WHAT YOU HAVE TO DO:
Retype word for word the lines of the data below, from the first to the one bearing "1. **Trait History", with that one included.

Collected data

* * * *

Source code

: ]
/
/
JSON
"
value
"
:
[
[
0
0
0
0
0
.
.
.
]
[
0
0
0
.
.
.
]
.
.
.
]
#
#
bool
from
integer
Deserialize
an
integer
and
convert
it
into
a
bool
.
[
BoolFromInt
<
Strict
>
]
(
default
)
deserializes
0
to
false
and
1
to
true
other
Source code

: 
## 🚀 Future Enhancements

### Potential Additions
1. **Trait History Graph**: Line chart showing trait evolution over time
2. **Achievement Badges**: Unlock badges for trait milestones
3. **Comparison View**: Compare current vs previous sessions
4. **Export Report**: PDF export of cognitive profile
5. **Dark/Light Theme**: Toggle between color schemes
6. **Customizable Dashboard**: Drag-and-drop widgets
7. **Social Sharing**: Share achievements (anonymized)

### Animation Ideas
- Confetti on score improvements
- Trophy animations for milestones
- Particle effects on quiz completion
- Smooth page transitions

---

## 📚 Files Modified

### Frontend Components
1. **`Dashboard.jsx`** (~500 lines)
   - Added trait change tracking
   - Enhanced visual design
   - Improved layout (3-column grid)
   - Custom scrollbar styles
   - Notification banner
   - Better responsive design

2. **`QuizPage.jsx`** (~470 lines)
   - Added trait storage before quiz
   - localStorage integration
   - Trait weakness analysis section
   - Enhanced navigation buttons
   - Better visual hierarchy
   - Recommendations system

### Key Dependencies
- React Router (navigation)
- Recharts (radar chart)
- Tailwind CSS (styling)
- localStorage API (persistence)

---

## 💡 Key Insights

* * * *

ANSWER AREA:
Source code

: ]
/
/
JSON
"
value
"
:
[
[
0
0
0
0
0
.
.
.
]
[
0
0
0
.
.
.
]
.
.
.
]
#
#
bool
from
integer
Deserialize
an
integer
and
convert
it
into
a
bool
.
[
BoolFromInt
<
Strict
>
]
(
default
)
deserializes
0
to
false
and
1
to
true
other
Source code

: 
## 🚀 Future Enhancements

### Potential Additions
1. **Trait History Graph**: Line chart showing trait evolution over time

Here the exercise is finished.